I will let the reader decide which position, Dan’s or Stankevich’s, had more merit. But one can make a convincing argument that the moderate socialists’ refusal “to dare” contributed to the outcome that they claimed so to fear.

History since October 1917 is replete with examples of left parties that did not dare, when they should have. One can mention, among others, the German Social Democrats in 1918, the Italian Socialists in 1920, the Spanish left in 1936, the French and Italian Communists in 1945 and 1968-69, the Chilean Unidad Popular in 1970-73, most recently Syriza in Greece. The point, of course, is not that they failed to organize an insurrection at some particular moment, but rather that they refused from the very outset to adopt a strategy whose goal was to wrest economic and political power from the bourgeoisie, a strategy that necessarily requires, at some point, a revolutionary break with the capitalist state.
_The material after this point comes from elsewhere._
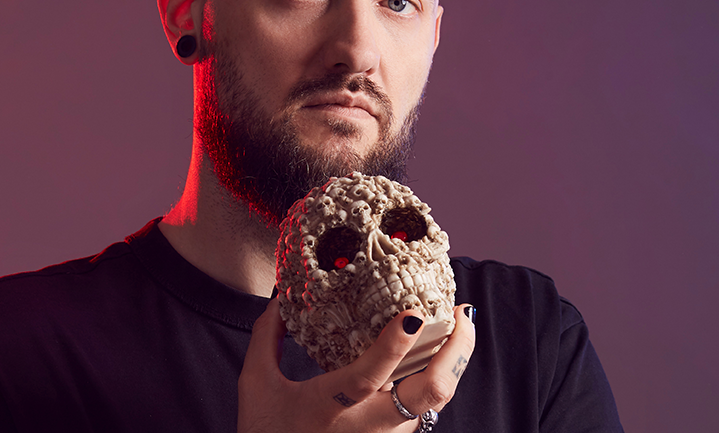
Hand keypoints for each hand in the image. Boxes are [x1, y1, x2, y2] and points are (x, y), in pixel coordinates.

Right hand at [238, 298, 474, 432]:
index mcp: (328, 407)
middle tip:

Today, when the alternatives facing humanity are so deeply polarized, when, more than ever, the only real options are socialism or barbarism, when the future of civilized society itself is at stake, the left should take inspiration from October. That means, despite the historic defeat suffered by the working class and allied social forces over the past decades, to reject as illusory the goal of restoring the Keynesian welfare-state, a return to “genuine social democracy.” For such a programme in contemporary capitalism is bound to fail and further demobilize. To dare today means to develop a strategy whose end-goal is socialism and to accept that that goal will necessarily involve, at one point or another, a revolutionary break with the economic and political power of the bourgeoisie, and so with the capitalist state.

Notes

  1. This article is based in large part on my The Petrograd Workers in the Russian Revolution, Brill-Haymarket, Leiden and Boston, 2017.
  2. K. Marx, “Afterword to the Second Edition” of Capital vol. I, International Publishers, N.Y., 1967, p. 17.
  3. Trotsky, L., My Life, Scribner, N.Y., 1930, p. 418.
  4. F. I., Dan, “K istorii poslednykh dnei Vremennogo pravitel’stva,” Letopis’ Russkoi Revolyutsii, vol. 1, Berlin, 1923.
  5. I. B. Orlov, “Dva puti stoyat perednimi …” Istoricheskii Arkhiv, 4, 1997, p. 79.